"Remember," the driver would plead, "you have a part in making the world safe for democracy," and in a trice all the evil would flee from the eyes and the heels of the unruly animals.

A number of bands helped to keep the men swinging into the face of a driving rain. The French officers who accompanied Pétain and Poincaré were somewhat surprised when one regiment went by to the tune of "Tannenbaum," but General Pershing explained that it had been played in America for years under the name of "Maryland, My Maryland." He had a harder task some minutes later when a band struck up a regimental hymn called "Happy Heinie," which borrows largely from "Die Wacht am Rhein" for its chorus.

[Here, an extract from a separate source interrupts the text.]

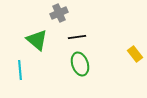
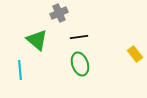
black line: moved 2 px right
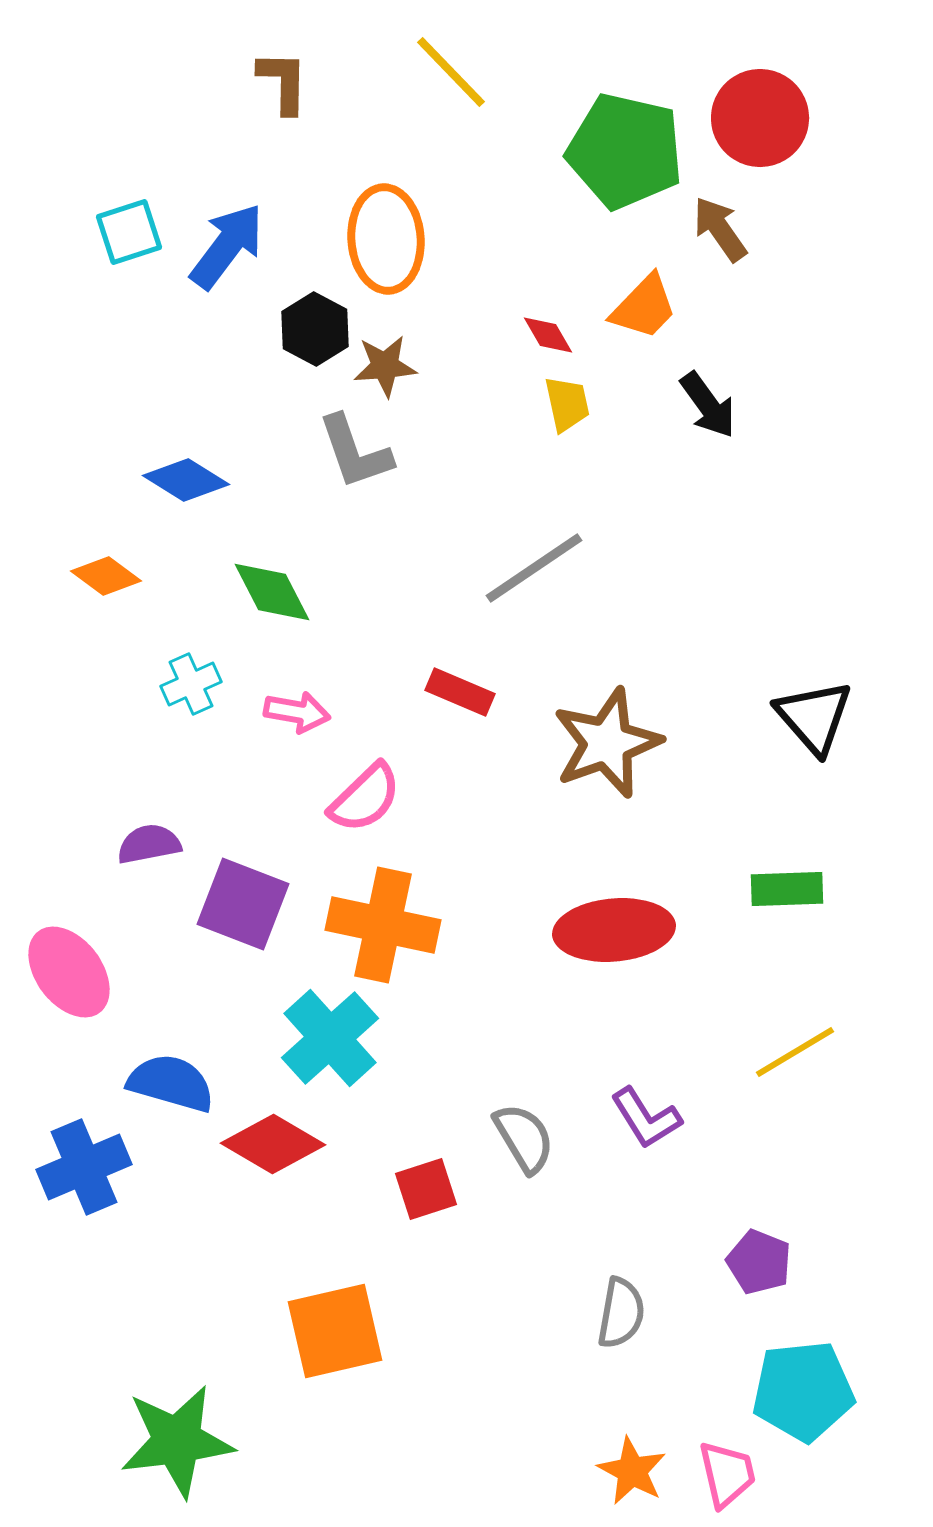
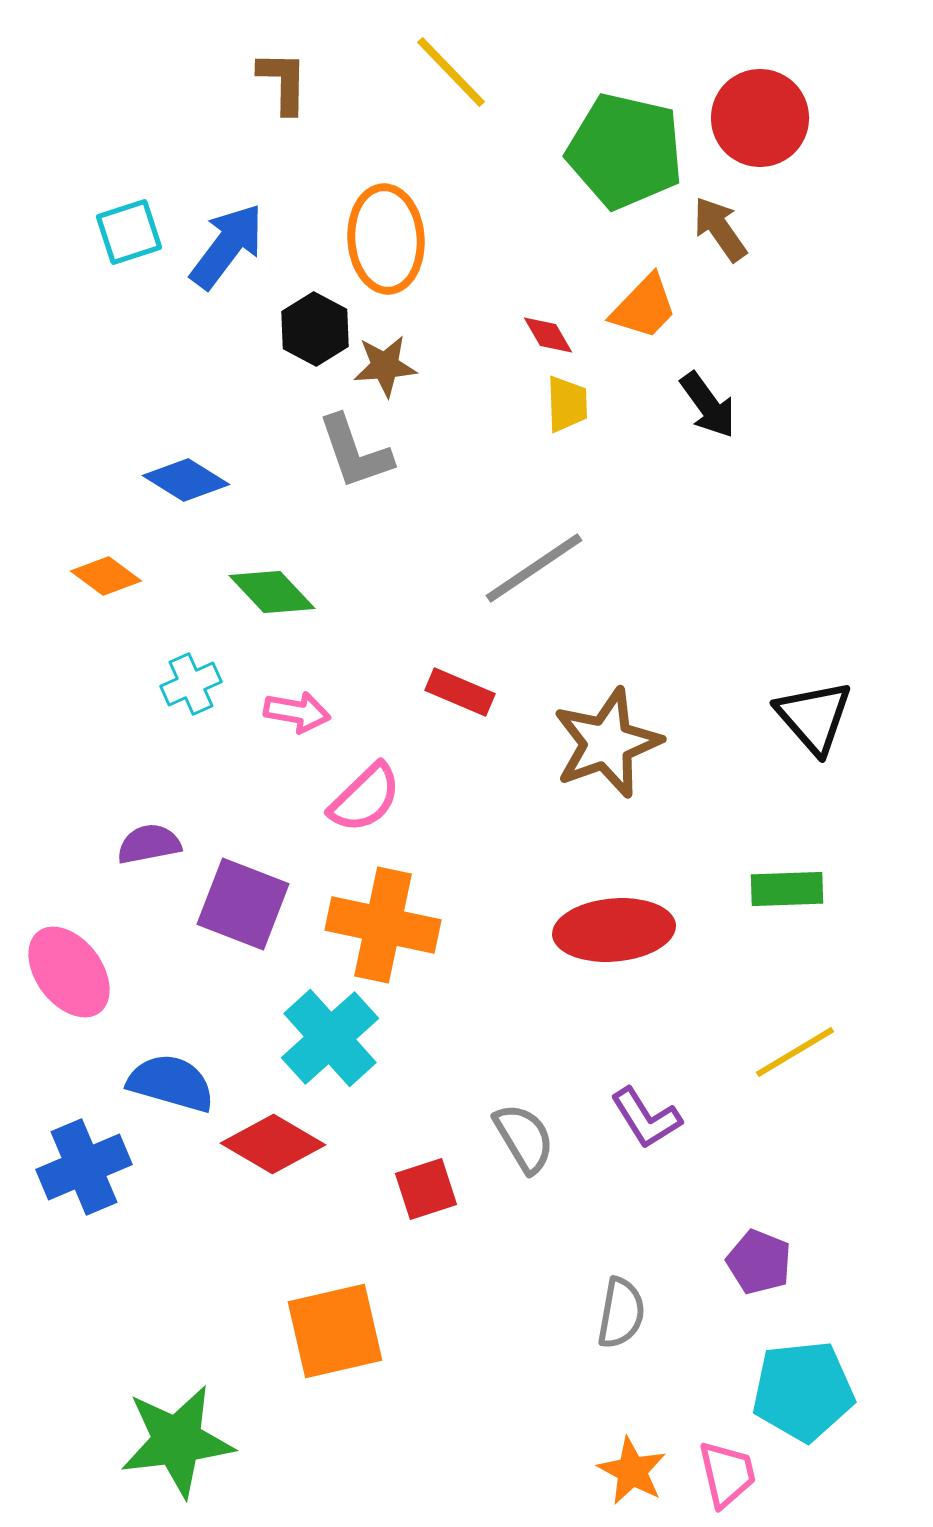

As soon as the troops marched by, General Pershing sent orders for all the officers to assemble. They gathered in a great half circle before the French President who spoke to them slowly and with much earnestness. Indeed, he spoke so slowly that fair scholars could follow his discourse. Even those who could grasp no more than such words as "Lafayette" and "President Wilson" and "la guerre" listened with apparent interest. M. Poincaré called attention to the fact that the day was the anniversary of the Battle of the Marne and also the birthday of Lafayette. These days, he said, linked together the two nations which were making a common cause in the struggle for civilization and he ended with a dramatic sweep of his arm as he exclaimed, "Long live the free United States." However, he called it Les Etats Unis which made it more difficult.

"What did he say?" a group of doughboys asked a sergeant chauffeur who had been stationed near enough to hear the speech. "I didn't get it all," said the sergeant, "but it sounded a good deal like 'give 'em hell.'"

The President and his party spent the rest of the afternoon inspecting the billets of the Americans. In one barn Poincaré insisted on climbing up a ladder to see the quarters at close range and as he climbed slowly and clumsily it came to my mind that the presidential waist line, the knickerbockers and the yachting cap were all symbols of the fact that France even in war was still a civil democracy.

Still it must be admitted that the next civilian we saw was more warlike than any of the soldiers. The only military equipment worn by Georges Clemenceau was a pair of leather puttees which didn't quite fit, but he had eyes and eyebrows and a jaw which all combined to suggest pugnacity. He was not then premier and indeed he had been in political retirement for some time, but he made a greater impression on the soldiers than any of our visitors because he spoke in English. It was on September 16, 1917, that Clemenceau saw American soldiers, but he had seen them once before and that was in Richmond in 1864 when Grant marched into the city. Clemenceau was then a school teacher in America. The old Frenchman watched the sons and grandsons of those dead and gone fighters and expressed the wish that he might see American troops once again when they marched into Berlin.

The doughboys he saw in France were not the seasoned troops which swung by him on those dusty Virginia roads so many years ago, but in their hands were new weapons which might have turned the tide at Bull Run and changed Gettysburg from victory into a rout. Certainly Pickett would have never swept up to the Union lines if there had been machine guns such as those with which the rookies blistered the targets for the edification of the distinguished guests and the bombs which sent the pebbles sky high might have given pause even to Stonewall Jackson.

There were sports as well as military exercises in the program arranged for Clemenceau. There were footraces and a tug of war and boxing matches. In one of these American blood was freely shed on French soil for a middleweight against whom the tide of battle was turning butted his opponent and cut his forehead.

I did not see Joffre when he paid a visit to the army zone and reviewed the troops but he left a glamor for us all in our messroom where he had dinner with General Pershing. It was a reporterless dinner so it meant less to us than to Henriette who served the dinner for the two generals. Nothing much had ever happened to Henriette before. She looked like Jeanne d'Arc, but the only voices she ever heard cried, "L'eau chaude, Henriette," or "Hot water" or "Œufs" or "Eggs." And if they were not wanted right away they must be had "toute de suite."

It was Henriette who brushed the boots and cleaned the dishes and swept the floors and every night she waited on peasants and peddlers and reporters. Once she had a major in the reserve corps. He was attached to the quartermaster's department. But on the historic night she stood at the right elbow of General Joffre and the left elbow of General Pershing. I was away at the time and the correspondents were telling me about it before dinner. While we were talking she came into the room with the roast veal and I said, "Henriette, they tell me that while I was away you waited upon Marshal Joffre and General Pershing."